_Task item:_ Could you repeat the entries below word for word, leaving nothing out?

_Material provided:_
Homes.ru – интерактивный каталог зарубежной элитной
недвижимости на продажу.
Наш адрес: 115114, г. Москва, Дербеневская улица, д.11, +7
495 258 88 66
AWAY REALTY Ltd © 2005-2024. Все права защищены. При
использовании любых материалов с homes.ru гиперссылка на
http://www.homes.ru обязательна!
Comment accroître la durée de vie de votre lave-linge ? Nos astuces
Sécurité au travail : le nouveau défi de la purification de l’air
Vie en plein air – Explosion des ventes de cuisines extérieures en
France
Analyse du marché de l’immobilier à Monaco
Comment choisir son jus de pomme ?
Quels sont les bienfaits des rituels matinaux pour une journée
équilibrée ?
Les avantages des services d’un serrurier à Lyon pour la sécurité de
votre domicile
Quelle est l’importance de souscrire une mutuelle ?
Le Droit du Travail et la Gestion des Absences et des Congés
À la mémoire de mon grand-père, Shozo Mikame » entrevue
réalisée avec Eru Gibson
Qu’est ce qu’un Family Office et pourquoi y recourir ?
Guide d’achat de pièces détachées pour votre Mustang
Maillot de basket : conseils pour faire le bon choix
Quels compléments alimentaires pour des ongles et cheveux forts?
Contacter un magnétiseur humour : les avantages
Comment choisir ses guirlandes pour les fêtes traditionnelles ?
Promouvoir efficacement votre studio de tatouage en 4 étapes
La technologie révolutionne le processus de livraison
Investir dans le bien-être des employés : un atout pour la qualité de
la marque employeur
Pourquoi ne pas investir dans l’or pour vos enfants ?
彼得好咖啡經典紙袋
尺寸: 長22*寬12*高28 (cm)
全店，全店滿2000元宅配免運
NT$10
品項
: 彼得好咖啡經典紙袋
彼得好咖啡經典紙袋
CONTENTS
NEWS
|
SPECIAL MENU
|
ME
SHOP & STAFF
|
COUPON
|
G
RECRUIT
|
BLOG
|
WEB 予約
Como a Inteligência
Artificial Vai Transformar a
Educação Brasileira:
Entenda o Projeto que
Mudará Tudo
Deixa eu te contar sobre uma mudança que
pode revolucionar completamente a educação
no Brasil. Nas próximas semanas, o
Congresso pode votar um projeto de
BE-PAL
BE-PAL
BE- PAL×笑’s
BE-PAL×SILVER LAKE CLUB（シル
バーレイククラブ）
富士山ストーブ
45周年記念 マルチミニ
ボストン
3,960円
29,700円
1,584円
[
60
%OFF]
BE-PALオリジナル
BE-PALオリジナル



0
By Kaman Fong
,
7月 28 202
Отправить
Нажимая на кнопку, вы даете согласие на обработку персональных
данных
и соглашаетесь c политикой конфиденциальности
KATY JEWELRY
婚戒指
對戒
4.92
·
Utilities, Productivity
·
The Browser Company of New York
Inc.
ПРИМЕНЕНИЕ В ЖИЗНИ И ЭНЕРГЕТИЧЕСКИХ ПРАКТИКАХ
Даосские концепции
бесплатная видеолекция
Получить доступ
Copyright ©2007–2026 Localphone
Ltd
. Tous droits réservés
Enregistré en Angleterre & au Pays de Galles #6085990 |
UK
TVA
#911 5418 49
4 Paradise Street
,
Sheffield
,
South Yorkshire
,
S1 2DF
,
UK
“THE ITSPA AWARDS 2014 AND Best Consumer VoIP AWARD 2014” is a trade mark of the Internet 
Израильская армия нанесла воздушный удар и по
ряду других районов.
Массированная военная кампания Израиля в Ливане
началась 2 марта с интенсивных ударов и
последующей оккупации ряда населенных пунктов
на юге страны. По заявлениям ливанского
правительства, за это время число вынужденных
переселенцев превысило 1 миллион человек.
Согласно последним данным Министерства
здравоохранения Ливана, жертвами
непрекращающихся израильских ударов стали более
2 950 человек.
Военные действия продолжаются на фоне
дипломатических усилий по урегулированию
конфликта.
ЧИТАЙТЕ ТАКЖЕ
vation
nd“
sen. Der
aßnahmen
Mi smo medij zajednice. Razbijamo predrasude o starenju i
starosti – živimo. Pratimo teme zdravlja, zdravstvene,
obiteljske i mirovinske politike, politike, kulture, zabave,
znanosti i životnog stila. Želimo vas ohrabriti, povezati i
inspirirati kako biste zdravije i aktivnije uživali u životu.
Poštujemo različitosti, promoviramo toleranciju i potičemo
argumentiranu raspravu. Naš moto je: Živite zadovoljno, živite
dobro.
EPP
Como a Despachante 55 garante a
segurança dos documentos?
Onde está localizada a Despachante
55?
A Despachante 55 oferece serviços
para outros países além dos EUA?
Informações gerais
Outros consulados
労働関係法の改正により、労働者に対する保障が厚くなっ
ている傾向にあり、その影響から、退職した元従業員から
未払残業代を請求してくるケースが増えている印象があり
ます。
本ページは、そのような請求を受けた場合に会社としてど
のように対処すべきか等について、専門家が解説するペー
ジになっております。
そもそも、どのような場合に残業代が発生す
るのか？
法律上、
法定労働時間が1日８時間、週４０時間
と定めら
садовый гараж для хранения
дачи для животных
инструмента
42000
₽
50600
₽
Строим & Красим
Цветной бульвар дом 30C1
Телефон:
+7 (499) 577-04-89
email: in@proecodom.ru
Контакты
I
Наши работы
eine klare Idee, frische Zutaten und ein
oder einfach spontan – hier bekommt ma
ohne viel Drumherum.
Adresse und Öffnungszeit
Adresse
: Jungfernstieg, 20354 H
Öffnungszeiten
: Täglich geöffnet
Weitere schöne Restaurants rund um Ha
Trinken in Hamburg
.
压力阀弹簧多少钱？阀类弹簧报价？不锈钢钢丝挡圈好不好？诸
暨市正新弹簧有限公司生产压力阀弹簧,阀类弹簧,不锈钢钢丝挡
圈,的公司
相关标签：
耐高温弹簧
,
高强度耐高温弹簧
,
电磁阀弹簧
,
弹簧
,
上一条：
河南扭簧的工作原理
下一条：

_Exercise output:_
Homes.ru – интерактивный каталог зарубежной элитной
недвижимости на продажу.
Наш адрес: 115114, г. Москва, Дербеневская улица, д.11, +7
495 258 88 66
AWAY REALTY Ltd © 2005-2024. Все права защищены. При
использовании любых материалов с homes.ru гиперссылка на
http://www.homes.ru обязательна!
Comment accroître la durée de vie de votre lave-linge ? Nos astuces
Sécurité au travail : le nouveau défi de la purification de l’air
Vie en plein air – Explosion des ventes de cuisines extérieures en
France
Analyse du marché de l’immobilier à Monaco
Comment choisir son jus de pomme ?
Quels sont les bienfaits des rituels matinaux pour une journée
équilibrée ?
Les avantages des services d’un serrurier à Lyon pour la sécurité de
votre domicile
Quelle est l’importance de souscrire une mutuelle ?
Le Droit du Travail et la Gestion des Absences et des Congés
À la mémoire de mon grand-père, Shozo Mikame » entrevue
réalisée avec Eru Gibson
Qu’est ce qu’un Family Office et pourquoi y recourir ?
Guide d’achat de pièces détachées pour votre Mustang
Maillot de basket : conseils pour faire le bon choix
Quels compléments alimentaires pour des ongles et cheveux forts?
Contacter un magnétiseur humour : les avantages
Comment choisir ses guirlandes pour les fêtes traditionnelles ?
Promouvoir efficacement votre studio de tatouage en 4 étapes
La technologie révolutionne le processus de livraison
Investir dans le bien-être des employés : un atout pour la qualité de
la marque employeur
Pourquoi ne pas investir dans l’or pour vos enfants ?
彼得好咖啡經典紙袋
尺寸: 長22*寬12*高28 (cm)
全店，全店滿2000元宅配免運
NT$10
品項
: 彼得好咖啡經典紙袋
彼得好咖啡經典紙袋
CONTENTS
NEWS
|
SPECIAL MENU
|
ME
SHOP & STAFF
|
COUPON
|
G
RECRUIT
|
BLOG
|
WEB 予約
Como a Inteligência
Artificial Vai Transformar a
Educação Brasileira:
Entenda o Projeto que
Mudará Tudo
Deixa eu te contar sobre uma mudança que
pode revolucionar completamente a educação
no Brasil. Nas próximas semanas, o
Congresso pode votar um projeto de
BE-PAL
BE-PAL
BE- PAL×笑’s
BE-PAL×SILVER LAKE CLUB（シル
バーレイククラブ）
富士山ストーブ
45周年記念 マルチミニ
ボストン
3,960円
29,700円
1,584円
[
60
%OFF]
BE-PALオリジナル
BE-PALオリジナル



0
By Kaman Fong
,
7月 28 202
Отправить
Нажимая на кнопку, вы даете согласие на обработку персональных
данных
и соглашаетесь c политикой конфиденциальности
KATY JEWELRY
婚戒指
對戒
4.92
·
Utilities, Productivity
·
The Browser Company of New York
Inc.
ПРИМЕНЕНИЕ В ЖИЗНИ И ЭНЕРГЕТИЧЕСКИХ ПРАКТИКАХ
Даосские концепции
бесплатная видеолекция
Получить доступ
Copyright ©2007–2026 Localphone
Ltd
. Tous droits réservés
Enregistré en Angleterre & au Pays de Galles #6085990 |
UK
TVA
#911 5418 49
4 Paradise Street
,
Sheffield
,
South Yorkshire
,
S1 2DF
,
UK
“THE ITSPA AWARDS 2014 AND Best Consumer VoIP AWARD 2014” is a trade mark of the Internet 
Израильская армия нанесла воздушный удар и по
ряду других районов.
Массированная военная кампания Израиля в Ливане
началась 2 марта с интенсивных ударов и
последующей оккупации ряда населенных пунктов
на юге страны. По заявлениям ливанского
правительства, за это время число вынужденных
переселенцев превысило 1 миллион человек.
Согласно последним данным Министерства
здравоохранения Ливана, жертвами
непрекращающихся израильских ударов стали более
2 950 человек.
Военные действия продолжаются на фоне
дипломатических усилий по урегулированию
конфликта.
ЧИТАЙТЕ ТАКЖЕ
vation
nd“
sen. Der
aßnahmen
Mi smo medij zajednice. Razbijamo predrasude o starenju i
starosti – živimo. Pratimo teme zdravlja, zdravstvene,
obiteljske i mirovinske politike, politike, kulture, zabave,
znanosti i životnog stila. Želimo vas ohrabriti, povezati i
inspirirati kako biste zdravije i aktivnije uživali u životu.
Poštujemo različitosti, promoviramo toleranciju i potičemo
argumentiranu raspravu. Naš moto je: Živite zadovoljno, živite
dobro.
EPP
Como a Despachante 55 garante a
segurança dos documentos?
Onde está localizada a Despachante
55?
A Despachante 55 oferece serviços
para outros países além dos EUA?
Informações gerais
Outros consulados
労働関係法の改正により、労働者に対する保障が厚くなっ
ている傾向にあり、その影響から、退職した元従業員から
未払残業代を請求してくるケースが増えている印象があり
ます。
本ページは、そのような請求を受けた場合に会社としてど
のように対処すべきか等について、専門家が解説するペー
ジになっております。
そもそも、どのような場合に残業代が発生す
るのか？
法律上、
法定労働時間が1日８時間、週４０時間
と定めら
садовый гараж для хранения
дачи для животных
инструмента
42000
₽
50600
₽
Строим & Красим
Цветной бульвар дом 30C1
Телефон:
+7 (499) 577-04-89
email: in@proecodom.ru
Контакты
I
Наши работы
eine klare Idee, frische Zutaten und ein
oder einfach spontan – hier bekommt ma
ohne viel Drumherum.
Adresse und Öffnungszeit
Adresse
: Jungfernstieg, 20354 H
Öffnungszeiten
: Täglich geöffnet
Weitere schöne Restaurants rund um Ha
Trinken in Hamburg
.
压力阀弹簧多少钱？阀类弹簧报价？不锈钢钢丝挡圈好不好？诸
暨市正新弹簧有限公司生产压力阀弹簧,阀类弹簧,不锈钢钢丝挡
圈,的公司
相关标签：
耐高温弹簧
,
高强度耐高温弹簧
,
电磁阀弹簧
,
弹簧
,
上一条：
河南扭簧的工作原理
下一条：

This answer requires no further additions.